-- Prompt --
Continue the news article on ViaCyte's Series D financing from the point where it stops.

-- Document extract --
ViaCyte Closes Approximately $27M in Series D Financing

viacyte

ViaCyte, Inc., a San Diego, CA-based regenerative medicine company, closed an approximately $27m in Series D financing.

Backers included Bain Capital Life Sciences, TPG Capital, RA Capital Management, Sanderling Ventures, and several individuals. In conjunction with the funding, Ian F. Smith, who was appointed to the company’s Board of Directors in July 2019, joined as Executive Chairperson.

The company intends to use the funds to further advance its multi-product candidate approach.

Led by Paul Laikind, Ph.D., CEO and President, ViaCyte is a regenerative medicine company developing novel cell replacement therapies as potential long-term diabetes treatments to achieve glucose control targets and reduce the risk of hypoglycemia and diabetes-related complications. Its product candidates are based on directed differentiation of pluripotent stem cells into PEC-01 pancreatic islet progenitor cells, which are then implanted in durable and retrievable cell delivery devices. To accelerate and expand its development efforts, ViaCyte has established collaborative partnerships with companies including CRISPR Therapeutics and W.L. Gore & Associates.

-- Data supplied --
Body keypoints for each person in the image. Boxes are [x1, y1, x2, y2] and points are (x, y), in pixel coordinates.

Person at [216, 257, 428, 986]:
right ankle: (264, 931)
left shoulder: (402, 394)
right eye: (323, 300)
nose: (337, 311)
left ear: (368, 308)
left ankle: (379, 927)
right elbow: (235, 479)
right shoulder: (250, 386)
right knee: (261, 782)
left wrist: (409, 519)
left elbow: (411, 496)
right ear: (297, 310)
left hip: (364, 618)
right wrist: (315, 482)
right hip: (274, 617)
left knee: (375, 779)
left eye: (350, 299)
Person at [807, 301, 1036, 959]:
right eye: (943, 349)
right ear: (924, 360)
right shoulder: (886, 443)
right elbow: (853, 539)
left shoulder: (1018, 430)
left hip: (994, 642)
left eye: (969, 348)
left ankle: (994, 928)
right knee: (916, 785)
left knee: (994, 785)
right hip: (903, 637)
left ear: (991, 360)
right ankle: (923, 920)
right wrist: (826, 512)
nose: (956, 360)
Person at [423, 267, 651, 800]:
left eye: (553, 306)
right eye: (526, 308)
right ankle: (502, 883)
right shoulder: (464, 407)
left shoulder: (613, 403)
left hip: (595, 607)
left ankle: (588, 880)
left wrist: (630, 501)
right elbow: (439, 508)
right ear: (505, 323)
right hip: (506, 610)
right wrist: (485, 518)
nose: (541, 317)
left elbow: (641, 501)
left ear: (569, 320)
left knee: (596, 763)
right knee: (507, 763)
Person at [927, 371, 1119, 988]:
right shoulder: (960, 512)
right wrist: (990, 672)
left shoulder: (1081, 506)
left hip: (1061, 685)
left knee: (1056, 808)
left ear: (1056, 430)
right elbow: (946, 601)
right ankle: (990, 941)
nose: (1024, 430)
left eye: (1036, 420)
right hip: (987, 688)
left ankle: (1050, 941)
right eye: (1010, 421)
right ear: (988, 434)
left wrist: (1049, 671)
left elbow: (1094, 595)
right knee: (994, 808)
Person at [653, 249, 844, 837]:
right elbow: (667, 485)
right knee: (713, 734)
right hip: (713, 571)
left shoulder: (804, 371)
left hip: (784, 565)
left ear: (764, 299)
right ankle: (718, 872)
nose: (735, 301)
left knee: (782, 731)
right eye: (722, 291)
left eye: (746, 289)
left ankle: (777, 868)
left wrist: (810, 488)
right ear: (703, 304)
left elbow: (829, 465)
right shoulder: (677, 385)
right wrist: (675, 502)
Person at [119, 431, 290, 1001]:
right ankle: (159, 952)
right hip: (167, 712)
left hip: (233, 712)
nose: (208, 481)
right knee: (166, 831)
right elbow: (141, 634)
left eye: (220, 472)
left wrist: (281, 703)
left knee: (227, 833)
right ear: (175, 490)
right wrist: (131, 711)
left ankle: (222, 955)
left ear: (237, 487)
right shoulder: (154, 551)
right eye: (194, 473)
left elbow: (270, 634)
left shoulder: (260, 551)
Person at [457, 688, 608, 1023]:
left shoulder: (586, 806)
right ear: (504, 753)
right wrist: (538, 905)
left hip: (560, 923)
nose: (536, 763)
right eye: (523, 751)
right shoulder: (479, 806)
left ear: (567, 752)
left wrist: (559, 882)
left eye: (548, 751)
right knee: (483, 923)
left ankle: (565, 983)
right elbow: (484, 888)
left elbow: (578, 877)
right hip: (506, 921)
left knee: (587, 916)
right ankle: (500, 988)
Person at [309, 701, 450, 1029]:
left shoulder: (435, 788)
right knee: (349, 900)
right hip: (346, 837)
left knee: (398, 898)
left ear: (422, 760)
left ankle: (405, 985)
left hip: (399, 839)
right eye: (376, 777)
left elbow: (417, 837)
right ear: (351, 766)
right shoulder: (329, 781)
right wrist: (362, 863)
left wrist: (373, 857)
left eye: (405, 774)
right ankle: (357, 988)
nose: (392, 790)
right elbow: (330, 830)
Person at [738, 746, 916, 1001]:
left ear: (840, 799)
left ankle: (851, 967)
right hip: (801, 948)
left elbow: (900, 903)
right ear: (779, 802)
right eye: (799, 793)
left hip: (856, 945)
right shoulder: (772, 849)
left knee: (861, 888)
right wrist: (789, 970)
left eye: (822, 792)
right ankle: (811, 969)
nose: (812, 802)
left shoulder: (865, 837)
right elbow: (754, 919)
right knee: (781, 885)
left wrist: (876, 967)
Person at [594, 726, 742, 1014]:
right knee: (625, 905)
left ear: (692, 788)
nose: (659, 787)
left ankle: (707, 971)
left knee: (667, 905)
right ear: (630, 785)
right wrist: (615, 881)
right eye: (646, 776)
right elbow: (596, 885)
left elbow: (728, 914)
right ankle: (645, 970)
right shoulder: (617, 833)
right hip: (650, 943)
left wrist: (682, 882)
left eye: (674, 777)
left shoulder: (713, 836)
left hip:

-- Written answer --
The company’s intellectual property portfolio includes hundreds of issued patents and pending applications worldwide. The PEC-Direct product candidate, currently being evaluated in the clinic, delivers ViaCyte’s PEC-01 cells (pancreatic islet progenitor cells) in a non-immunoprotective device and is being developed for type 1 diabetes patients who have hypoglycemia unawareness, extreme glycemic lability, and/or recurrent severe hypoglycemic episodes. The PEC-Encap (also known as VC-01) product candidate, also undergoing clinical evaluation, delivers the same pancreatic islet progenitor cells but in an immunoprotective device. PEC-Encap is being developed for all patients with type 1 diabetes.

In collaboration with CRISPR Therapeutics, ViaCyte is developing immune-evasive stem cell lines from its proprietary CyT49 cell line. These immune-evasive stem cell lines, which are being used in the PEC-QT program, have the potential to further broaden the availability of cell therapy for all patients with insulin-requiring diabetes, type 1 and type 2. In addition, an immune evasive cell line has the potential to be used to produce any cell in the body, thus enabling many other potential indications.